◆ TASK TO COMPLETE: Would you transcribe the listing exactly as it stands, minus any images?

◆ DATA SUPPLIED:
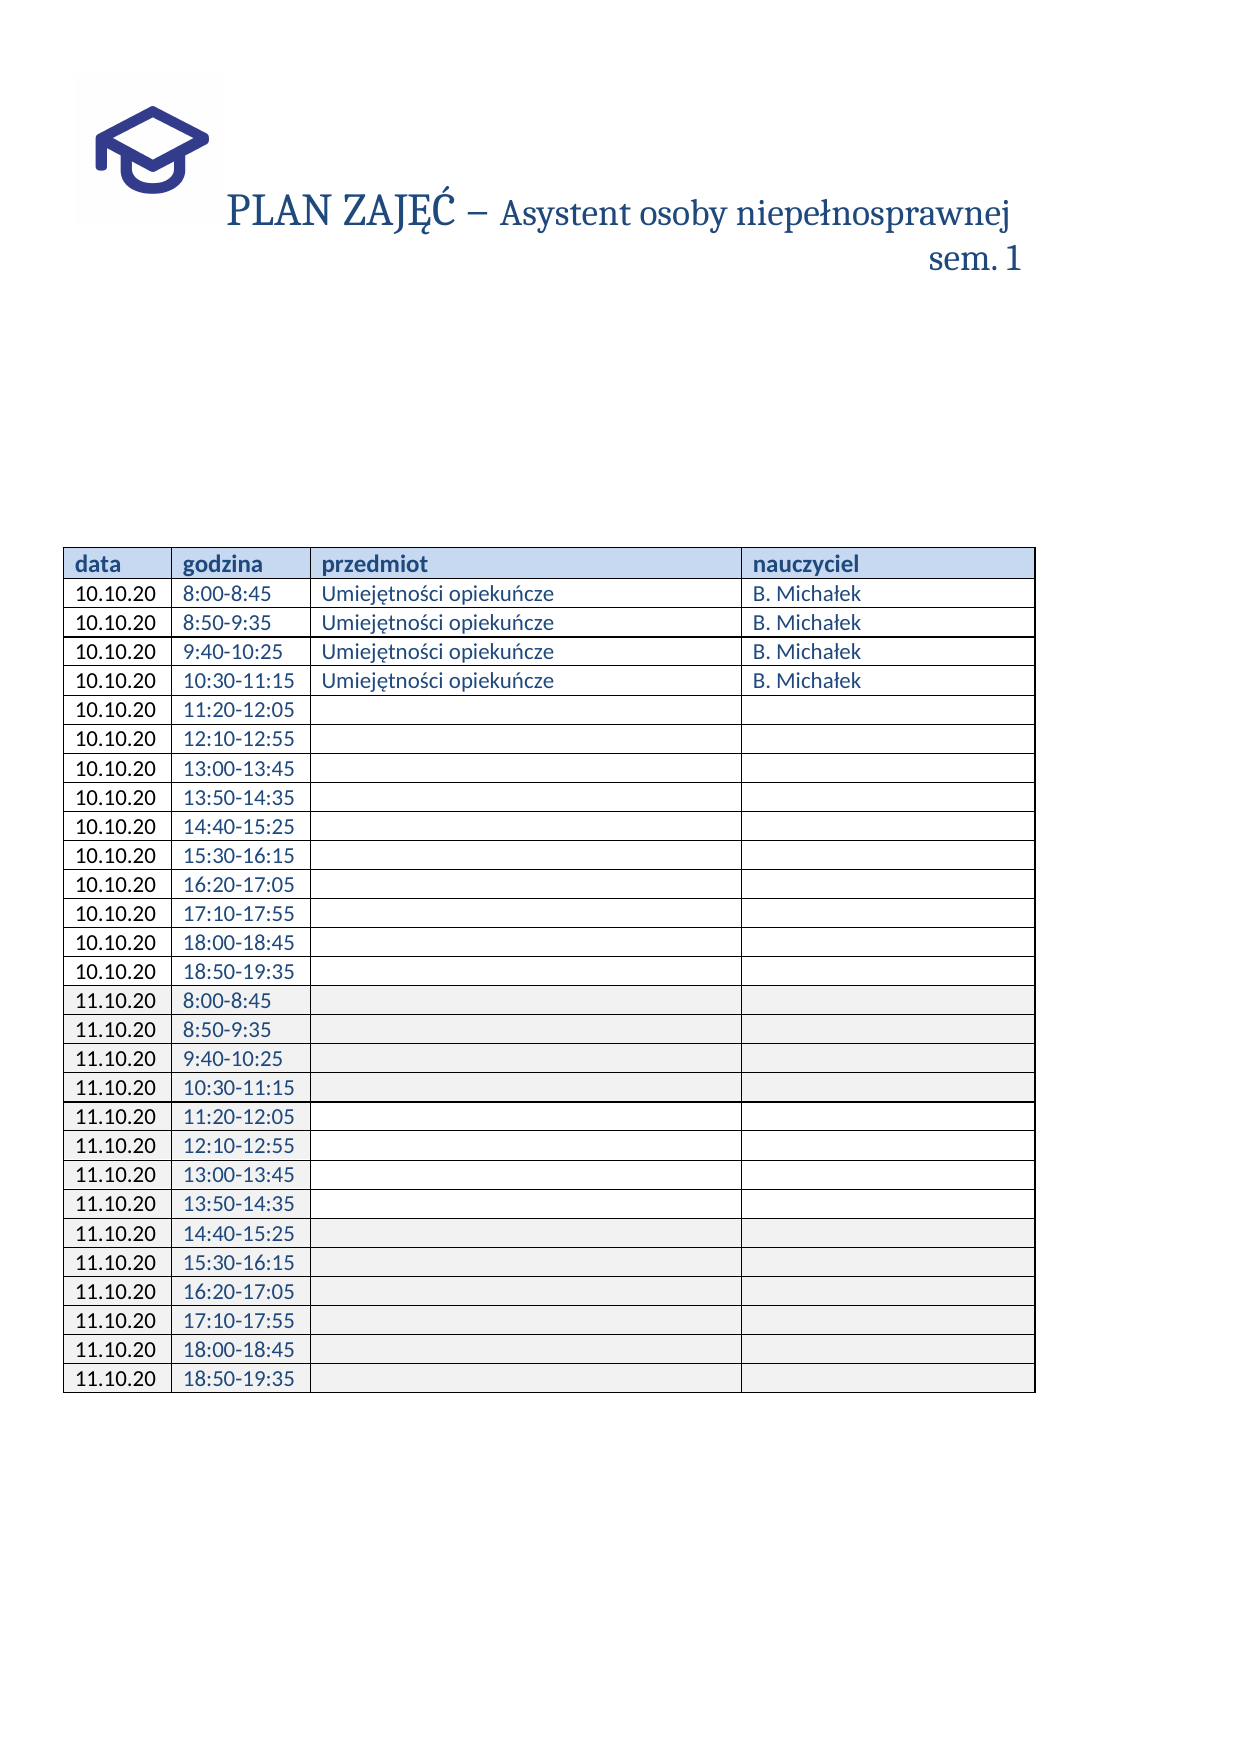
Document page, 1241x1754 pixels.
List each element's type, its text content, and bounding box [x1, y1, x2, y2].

table_cell [311, 986, 741, 1014]
table_cell B. Michałek [742, 579, 1034, 607]
table_cell 10:30-11:15 [172, 666, 310, 694]
table_cell 18:00-18:45 [172, 928, 310, 956]
table_cell [742, 1073, 1034, 1101]
table_cell [311, 725, 741, 753]
table_cell [742, 899, 1034, 927]
table_cell Umiejętności opiekuńcze [311, 638, 741, 665]
table_cell [311, 1364, 741, 1392]
table_cell 10.10.20 [64, 696, 171, 723]
table_cell [742, 986, 1034, 1014]
table_cell [742, 1190, 1034, 1218]
table_cell Umiejętności opiekuńcze [311, 579, 741, 607]
table_cell [742, 1364, 1034, 1392]
table_cell 16:20-17:05 [172, 1277, 310, 1305]
table_cell 9:40-10:25 [172, 638, 310, 665]
table_cell 10.10.20 [64, 812, 171, 840]
table_cell [742, 1161, 1034, 1188]
table_cell [742, 783, 1034, 811]
table_cell B. Michałek [742, 666, 1034, 694]
table_cell 10.10.20 [64, 841, 171, 869]
table_cell [311, 1190, 741, 1218]
table_cell [742, 870, 1034, 898]
table_cell 11.10.20 [64, 1277, 171, 1305]
table_cell Umiejętności opiekuńcze [311, 666, 741, 694]
table_cell 8:50-9:35 [172, 1015, 310, 1043]
table_cell 11:20-12:05 [172, 696, 310, 723]
table_cell [742, 1277, 1034, 1305]
table_cell 11.10.20 [64, 1161, 171, 1188]
table_cell 15:30-16:15 [172, 1248, 310, 1276]
table_cell 11.10.20 [64, 1073, 171, 1101]
table_cell 10.10.20 [64, 870, 171, 898]
table_cell 17:10-17:55 [172, 1306, 310, 1334]
table_cell 10.10.20 [64, 783, 171, 811]
table_cell [311, 1161, 741, 1188]
table_cell [742, 1219, 1034, 1247]
table_cell 11:20-12:05 [172, 1103, 310, 1130]
table_cell [742, 696, 1034, 723]
table_cell 13:00-13:45 [172, 1161, 310, 1188]
table_cell 8:00-8:45 [172, 579, 310, 607]
table_cell [742, 1131, 1034, 1159]
table_cell 14:40-15:25 [172, 812, 310, 840]
table_cell [311, 1277, 741, 1305]
table_cell [742, 1306, 1034, 1334]
table_cell 11.10.20 [64, 1248, 171, 1276]
table_cell 18:50-19:35 [172, 1364, 310, 1392]
picture [75, 73, 227, 226]
table_cell [742, 1248, 1034, 1276]
table_cell 9:40-10:25 [172, 1044, 310, 1072]
table_cell 16:20-17:05 [172, 870, 310, 898]
table_cell [311, 841, 741, 869]
table_cell [311, 870, 741, 898]
table_cell 11.10.20 [64, 1190, 171, 1218]
table_cell [311, 928, 741, 956]
table_cell [311, 754, 741, 782]
table_cell 12:10-12:55 [172, 725, 310, 753]
table_cell 10.10.20 [64, 957, 171, 985]
table_cell 18:50-19:35 [172, 957, 310, 985]
table_cell [742, 754, 1034, 782]
table_cell 10.10.20 [64, 899, 171, 927]
table_cell [311, 783, 741, 811]
table_cell [742, 1103, 1034, 1130]
table_cell 10.10.20 [64, 638, 171, 665]
table_cell 11.10.20 [64, 1219, 171, 1247]
table_cell 11.10.20 [64, 1306, 171, 1334]
table_cell 11.10.20 [64, 1044, 171, 1072]
table_cell [742, 725, 1034, 753]
table_cell 18:00-18:45 [172, 1335, 310, 1363]
table_cell [311, 1131, 741, 1159]
table_cell 15:30-16:15 [172, 841, 310, 869]
table_cell 10.10.20 [64, 579, 171, 607]
table_cell [742, 1335, 1034, 1363]
table_cell 13:50-14:35 [172, 1190, 310, 1218]
table_cell 10:30-11:15 [172, 1073, 310, 1101]
table_cell [311, 1073, 741, 1101]
table_cell [311, 696, 741, 723]
table_cell [311, 1103, 741, 1130]
table_cell [311, 1306, 741, 1334]
table_cell 8:50-9:35 [172, 608, 310, 636]
table_cell 11.10.20 [64, 1015, 171, 1043]
table_cell [742, 957, 1034, 985]
table_cell 10.10.20 [64, 725, 171, 753]
table_cell 17:10-17:55 [172, 899, 310, 927]
table_cell 11.10.20 [64, 1364, 171, 1392]
table_cell 11.10.20 [64, 1335, 171, 1363]
table_cell 12:10-12:55 [172, 1131, 310, 1159]
table_header data [64, 548, 171, 578]
table_cell 8:00-8:45 [172, 986, 310, 1014]
table_cell [742, 841, 1034, 869]
table_cell [311, 1015, 741, 1043]
table_cell B. Michałek [742, 638, 1034, 665]
table_header godzina [172, 548, 310, 578]
table_cell [311, 812, 741, 840]
table_cell [311, 1219, 741, 1247]
table_cell 11.10.20 [64, 986, 171, 1014]
table_cell 11.10.20 [64, 1131, 171, 1159]
table_cell 10.10.20 [64, 608, 171, 636]
table_header przedmiot [311, 548, 741, 578]
table_cell 13:50-14:35 [172, 783, 310, 811]
table_cell [311, 1335, 741, 1363]
table_cell 11.10.20 [64, 1103, 171, 1130]
table_cell [311, 1044, 741, 1072]
table_cell 10.10.20 [64, 666, 171, 694]
table_cell Umiejętności opiekuńcze [311, 608, 741, 636]
table_cell [311, 957, 741, 985]
table_cell [311, 899, 741, 927]
table_cell 13:00-13:45 [172, 754, 310, 782]
table_cell 14:40-15:25 [172, 1219, 310, 1247]
table_cell 10.10.20 [64, 928, 171, 956]
table_cell [742, 812, 1034, 840]
table_cell [742, 1015, 1034, 1043]
table_cell B. Michałek [742, 608, 1034, 636]
table_cell [311, 1248, 741, 1276]
table_cell 10.10.20 [64, 754, 171, 782]
table_cell [742, 928, 1034, 956]
table_cell [742, 1044, 1034, 1072]
table_header nauczyciel [742, 548, 1034, 578]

◆ RESULT FOR THIS TASK:
Document page, 1241x1754 pixels.
List each element's type, its text content, and bounding box [x1, y1, x2, y2].

table_cell [311, 986, 741, 1014]
table_cell B. Michałek [742, 579, 1034, 607]
table_cell 10:30-11:15 [172, 666, 310, 694]
table_cell 18:00-18:45 [172, 928, 310, 956]
table_cell [742, 1073, 1034, 1101]
table_cell [311, 725, 741, 753]
table_cell [742, 899, 1034, 927]
table_cell Umiejętności opiekuńcze [311, 638, 741, 665]
table_cell [311, 1364, 741, 1392]
table_cell 10.10.20 [64, 696, 171, 723]
table_cell [742, 986, 1034, 1014]
table_cell [742, 1190, 1034, 1218]
table_cell Umiejętności opiekuńcze [311, 579, 741, 607]
table_cell [742, 1364, 1034, 1392]
table_cell 16:20-17:05 [172, 1277, 310, 1305]
table_cell 9:40-10:25 [172, 638, 310, 665]
table_cell 10.10.20 [64, 812, 171, 840]
table_cell [742, 1161, 1034, 1188]
table_cell [742, 783, 1034, 811]
table_cell B. Michałek [742, 666, 1034, 694]
table_cell 10.10.20 [64, 841, 171, 869]
table_cell [311, 1190, 741, 1218]
table_cell [742, 870, 1034, 898]
table_cell 11.10.20 [64, 1277, 171, 1305]
table_cell Umiejętności opiekuńcze [311, 666, 741, 694]
table_cell 8:50-9:35 [172, 1015, 310, 1043]
table_cell 11:20-12:05 [172, 696, 310, 723]
table_cell [742, 1277, 1034, 1305]
table_cell 11.10.20 [64, 1161, 171, 1188]
table_cell 15:30-16:15 [172, 1248, 310, 1276]
table_cell 11.10.20 [64, 1073, 171, 1101]
table_cell 10.10.20 [64, 870, 171, 898]
table_cell 17:10-17:55 [172, 1306, 310, 1334]
table_cell 10.10.20 [64, 783, 171, 811]
table_cell [311, 1161, 741, 1188]
table_cell [742, 1219, 1034, 1247]
table_cell 11:20-12:05 [172, 1103, 310, 1130]
table_cell [742, 696, 1034, 723]
table_cell 13:00-13:45 [172, 1161, 310, 1188]
table_cell 8:00-8:45 [172, 579, 310, 607]
table_cell [742, 1131, 1034, 1159]
table_cell 14:40-15:25 [172, 812, 310, 840]
table_cell [311, 1277, 741, 1305]
table_cell [742, 1306, 1034, 1334]
table_cell 11.10.20 [64, 1248, 171, 1276]
table_cell 18:50-19:35 [172, 1364, 310, 1392]
picture [75, 73, 227, 226]
table_cell [742, 1248, 1034, 1276]
table_cell 9:40-10:25 [172, 1044, 310, 1072]
table_cell 16:20-17:05 [172, 870, 310, 898]
table_cell [311, 841, 741, 869]
table_cell [311, 870, 741, 898]
table_cell 11.10.20 [64, 1190, 171, 1218]
table_cell [311, 928, 741, 956]
table_cell [311, 754, 741, 782]
table_cell 12:10-12:55 [172, 725, 310, 753]
table_cell 10.10.20 [64, 957, 171, 985]
table_cell 18:50-19:35 [172, 957, 310, 985]
table_cell [742, 754, 1034, 782]
table_cell 10.10.20 [64, 899, 171, 927]
table_cell [311, 783, 741, 811]
table_cell [742, 1103, 1034, 1130]
table_cell 10.10.20 [64, 638, 171, 665]
table_cell 11.10.20 [64, 1219, 171, 1247]
table_cell 11.10.20 [64, 1306, 171, 1334]
table_cell 11.10.20 [64, 1044, 171, 1072]
table_cell [742, 725, 1034, 753]
table_cell 18:00-18:45 [172, 1335, 310, 1363]
table_cell [311, 1131, 741, 1159]
table_cell 15:30-16:15 [172, 841, 310, 869]
table_cell 10.10.20 [64, 579, 171, 607]
table_cell [742, 1335, 1034, 1363]
table_cell 13:50-14:35 [172, 1190, 310, 1218]
table_cell 10:30-11:15 [172, 1073, 310, 1101]
table_cell [311, 1073, 741, 1101]
table_cell [311, 696, 741, 723]
table_cell [311, 1103, 741, 1130]
table_cell [311, 1306, 741, 1334]
table_cell 8:50-9:35 [172, 608, 310, 636]
table_cell 11.10.20 [64, 1015, 171, 1043]
table_cell [742, 957, 1034, 985]
table_cell 10.10.20 [64, 725, 171, 753]
table_cell 17:10-17:55 [172, 899, 310, 927]
table_cell 11.10.20 [64, 1364, 171, 1392]
table_cell 11.10.20 [64, 1335, 171, 1363]
table_cell 12:10-12:55 [172, 1131, 310, 1159]
table_header data [64, 548, 171, 578]
table_cell 8:00-8:45 [172, 986, 310, 1014]
table_cell [742, 841, 1034, 869]
table_cell [311, 1015, 741, 1043]
table_cell B. Michałek [742, 638, 1034, 665]
table_header godzina [172, 548, 310, 578]
table_cell [311, 812, 741, 840]
table_cell [311, 1219, 741, 1247]
table_cell 11.10.20 [64, 986, 171, 1014]
table_cell 11.10.20 [64, 1131, 171, 1159]
table_cell 10.10.20 [64, 608, 171, 636]
table_header przedmiot [311, 548, 741, 578]
table_cell 13:50-14:35 [172, 783, 310, 811]
table_cell [311, 1335, 741, 1363]
table_cell 11.10.20 [64, 1103, 171, 1130]
table_cell [311, 1044, 741, 1072]
table_cell 10.10.20 [64, 666, 171, 694]
table_cell Umiejętności opiekuńcze [311, 608, 741, 636]
table_cell [311, 957, 741, 985]
table_cell [311, 899, 741, 927]
table_cell 13:00-13:45 [172, 754, 310, 782]
table_cell 14:40-15:25 [172, 1219, 310, 1247]
table_cell 10.10.20 [64, 928, 171, 956]
table_cell [742, 812, 1034, 840]
table_cell [742, 1015, 1034, 1043]
table_cell B. Michałek [742, 608, 1034, 636]
table_cell [311, 1248, 741, 1276]
table_cell 10.10.20 [64, 754, 171, 782]
table_cell [742, 928, 1034, 956]
table_cell [742, 1044, 1034, 1072]
table_header nauczyciel [742, 548, 1034, 578]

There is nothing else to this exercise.